Irritable Bowel Syndrome and the Brain

Women with irritable bowel syndrome experience both increases and decreases of brain grey matter in specific cortical brain regions.

A large study by researchers at McGill University in Canada and UCLA has determined that female patients with irritable bowel syndrome (IBS) experience structural changes in their brains, a finding that puts IBS in the category of other pain disorders like lower back pain and migraines.

Study author Dr. Emeran Mayer, professor of medicine, physiology and psychiatry, David Geffen School of Medicine, UCLA, and colleagues used imaging techniques to examine anatomical brain differences in women with moderate IBS; disease duration from 1-34 years, averaging 11 years. The researchers observed “both increases and decreases of brain grey matter in specific cortical brain regions.” Even after accounting for factors like anxiety and depression, the researchers still observed differences “between IBS patients and control subjects in areas of the brain involved in cognitive and evaluative functions, including the prefrontal and posterior parietal cortices, and in the posterior insula, which represents the primary viscerosensory cortex receiving sensory information from the gastrointestinal tract.”

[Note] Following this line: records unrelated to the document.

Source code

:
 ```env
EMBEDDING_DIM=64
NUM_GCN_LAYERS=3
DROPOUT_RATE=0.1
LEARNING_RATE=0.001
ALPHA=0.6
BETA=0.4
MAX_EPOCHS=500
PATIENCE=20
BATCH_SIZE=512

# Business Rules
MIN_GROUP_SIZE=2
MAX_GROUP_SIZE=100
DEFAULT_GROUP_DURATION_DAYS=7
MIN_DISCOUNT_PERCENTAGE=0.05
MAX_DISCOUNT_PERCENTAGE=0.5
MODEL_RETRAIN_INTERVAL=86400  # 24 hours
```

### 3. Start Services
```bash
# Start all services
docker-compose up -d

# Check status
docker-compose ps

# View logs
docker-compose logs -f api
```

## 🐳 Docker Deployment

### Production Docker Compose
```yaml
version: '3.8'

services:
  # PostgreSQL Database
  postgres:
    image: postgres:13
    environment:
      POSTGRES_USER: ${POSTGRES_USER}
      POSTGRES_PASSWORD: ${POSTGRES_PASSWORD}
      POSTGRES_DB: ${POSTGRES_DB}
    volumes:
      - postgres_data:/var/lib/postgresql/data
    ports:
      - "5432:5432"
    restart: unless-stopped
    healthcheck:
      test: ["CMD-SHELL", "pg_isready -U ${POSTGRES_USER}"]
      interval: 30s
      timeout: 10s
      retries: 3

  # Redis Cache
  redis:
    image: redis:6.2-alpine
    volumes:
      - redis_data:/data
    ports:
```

According to study author David A. Seminowicz, PhD, Alan Edwards Centre for Research on Pain, McGill University, “the grey-matter changes in the posterior insula are particularly interesting since they may play a role in central pain amplification for IBS patients. This particular finding may point to a specific brain difference or abnormality that plays a role in heightening pain signals that reach the brain from the gut."